◆ Текст

○ ○ ○

На вопрос о сношениях с Дорошенком и о перемене полковников отвечал: "Чернецов к Дорошенку я об измене не посылывал, а присылал ко мне Дорошенко козака Сеньку Тихонова, потому что крымские татары на сей стороне, в Лубнах, взяли малороссийских жителей; Дорошенко татар этих разбил, полон отнял и возвратил на свои места. 24000 ефимков я к Дорошенку не посылывал, и посылать было мне нечего, потому что с начала гетманства и двух тысяч левков в собранье у меня никогда не бывало. А полковников и других урядников переменял по совету всей старшины".
"Зачем говорил старшине, что царь требует их в Москву для отсылки в Сибирь? Зачем велел Гречанову писать то, чего на Москве не бывало? Заставлял ли ночью Дмитрашка Райчу присягать, что будет с ним заодно? Посылал ли игумена Ширковича в Варшаву?" На все ответ отрицательный.
Явился на очную ставку Александр Танеев и начал уличать Демьяна по своему статейному списку. Обвиненный по-прежнему отрекся от всего. Но когда начал уличать его протопоп Симеон, что он ссылался с Дорошенком, то Многогрешный отвечал: "Перед великим государем я виноват, Протопоповым речам я не внимал".

○ ○ ○

Продолжите текст о допросе Демьяна Многогрешного, начав сразу после его последней фразы.

○ ○ ○

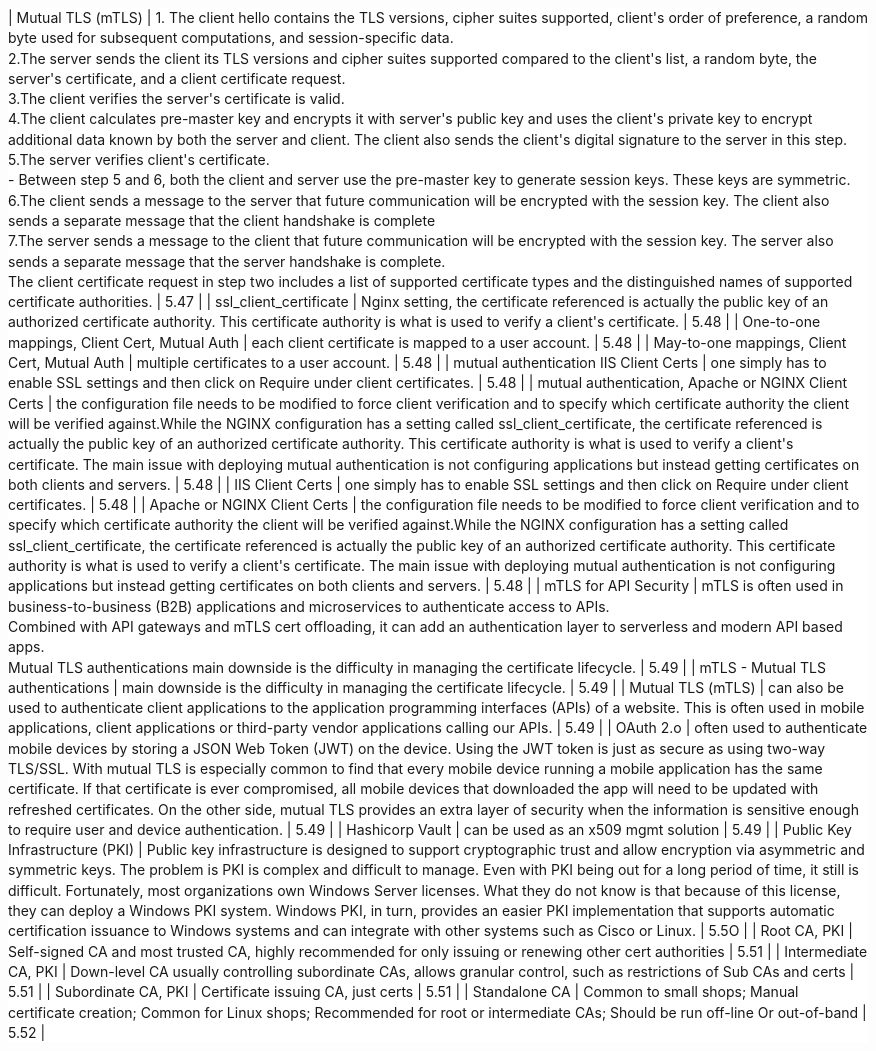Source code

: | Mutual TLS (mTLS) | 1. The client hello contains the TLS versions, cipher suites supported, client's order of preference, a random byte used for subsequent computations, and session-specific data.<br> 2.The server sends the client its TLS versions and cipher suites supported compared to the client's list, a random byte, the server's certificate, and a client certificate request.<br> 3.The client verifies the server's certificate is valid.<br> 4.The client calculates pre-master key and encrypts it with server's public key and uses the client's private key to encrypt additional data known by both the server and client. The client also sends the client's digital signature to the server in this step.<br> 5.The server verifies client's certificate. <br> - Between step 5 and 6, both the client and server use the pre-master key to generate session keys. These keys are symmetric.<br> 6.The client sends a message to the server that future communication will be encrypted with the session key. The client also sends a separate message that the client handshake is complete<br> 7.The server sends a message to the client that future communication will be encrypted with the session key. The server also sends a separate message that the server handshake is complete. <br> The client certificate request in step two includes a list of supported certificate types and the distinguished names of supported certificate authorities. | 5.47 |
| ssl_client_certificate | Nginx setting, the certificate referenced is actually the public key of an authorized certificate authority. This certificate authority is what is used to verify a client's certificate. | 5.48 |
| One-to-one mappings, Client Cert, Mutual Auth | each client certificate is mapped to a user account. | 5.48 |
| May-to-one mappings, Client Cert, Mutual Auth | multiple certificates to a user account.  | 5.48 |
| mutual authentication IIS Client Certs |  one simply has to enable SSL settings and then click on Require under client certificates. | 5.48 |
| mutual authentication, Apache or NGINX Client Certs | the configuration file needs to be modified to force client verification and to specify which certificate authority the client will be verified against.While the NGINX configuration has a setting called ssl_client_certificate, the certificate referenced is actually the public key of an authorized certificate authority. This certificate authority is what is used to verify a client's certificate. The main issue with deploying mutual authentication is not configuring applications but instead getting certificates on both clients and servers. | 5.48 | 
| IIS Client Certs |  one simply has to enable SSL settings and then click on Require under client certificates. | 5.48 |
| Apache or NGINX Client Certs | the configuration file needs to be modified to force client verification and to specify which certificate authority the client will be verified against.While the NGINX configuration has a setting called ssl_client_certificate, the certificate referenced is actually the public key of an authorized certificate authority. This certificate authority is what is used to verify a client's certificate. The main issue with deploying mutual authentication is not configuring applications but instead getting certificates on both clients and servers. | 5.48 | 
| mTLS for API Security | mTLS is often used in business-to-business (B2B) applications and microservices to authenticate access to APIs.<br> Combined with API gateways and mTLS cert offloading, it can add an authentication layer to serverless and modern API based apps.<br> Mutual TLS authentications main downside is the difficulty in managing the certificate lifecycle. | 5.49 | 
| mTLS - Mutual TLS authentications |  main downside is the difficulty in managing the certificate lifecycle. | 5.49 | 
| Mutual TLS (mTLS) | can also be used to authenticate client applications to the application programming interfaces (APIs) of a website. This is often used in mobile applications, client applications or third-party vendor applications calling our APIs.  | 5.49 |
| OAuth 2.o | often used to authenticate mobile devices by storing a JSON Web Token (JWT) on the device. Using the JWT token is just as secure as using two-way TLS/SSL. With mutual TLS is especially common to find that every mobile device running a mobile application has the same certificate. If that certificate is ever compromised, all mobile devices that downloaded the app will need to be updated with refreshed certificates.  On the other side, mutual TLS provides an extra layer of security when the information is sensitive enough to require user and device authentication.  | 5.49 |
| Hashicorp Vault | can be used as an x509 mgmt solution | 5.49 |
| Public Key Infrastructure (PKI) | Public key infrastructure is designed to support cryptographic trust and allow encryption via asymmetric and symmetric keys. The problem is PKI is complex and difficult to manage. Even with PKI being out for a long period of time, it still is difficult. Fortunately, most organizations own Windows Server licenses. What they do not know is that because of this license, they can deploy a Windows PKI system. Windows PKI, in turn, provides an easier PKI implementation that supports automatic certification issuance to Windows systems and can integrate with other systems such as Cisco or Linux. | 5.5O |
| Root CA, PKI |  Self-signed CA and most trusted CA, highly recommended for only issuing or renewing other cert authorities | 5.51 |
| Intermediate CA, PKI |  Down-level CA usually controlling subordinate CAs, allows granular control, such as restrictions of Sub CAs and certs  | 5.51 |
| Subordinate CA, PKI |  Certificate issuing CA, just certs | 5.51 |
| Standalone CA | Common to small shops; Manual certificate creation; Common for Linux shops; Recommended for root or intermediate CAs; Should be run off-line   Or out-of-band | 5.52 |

○ ○ ○

◆ Ответ
Бояре начали расспрашивать с великим пристрастием, чтобы Демьян вину свою принес, сказал правду, как с Дорошенком об измене ссылался, кто про их совет ведал и на чем у них положено? Если же не скажет, то будут пытать. Демьян повторил, что никогда не думал об измене, с Дорошенком ссылался о любви и дружбе, чтобы тот не приходил войною на этот берег, и Дорошенко его к турскому не подговаривал. "Вина моя одна, что я говорил неистовые речи в беспамятстве, пьянством", - прибавил он. "Если бы у тебя мысли об измене не было, - сказали бояре, - то ты бы все Дорошенковы грамоты присылал к великому государю". "Я человек простой и безграмотный, - отвечал Демьян, - положено все это на войскового писаря; я все грамоты приказывал посылать к царскому величеству; но писарь не посылал, умысля со старшиною на меня, чтобы отлучить меня от милости царского величества и измену на меня положить; у них, у старшин, всегда так ведется, как захотят учинить над гетманом какое зло, тотчас к тому его приведут; а я человек простой, ссылался с Дорошенком по его лести, а измены никакой не мыслил".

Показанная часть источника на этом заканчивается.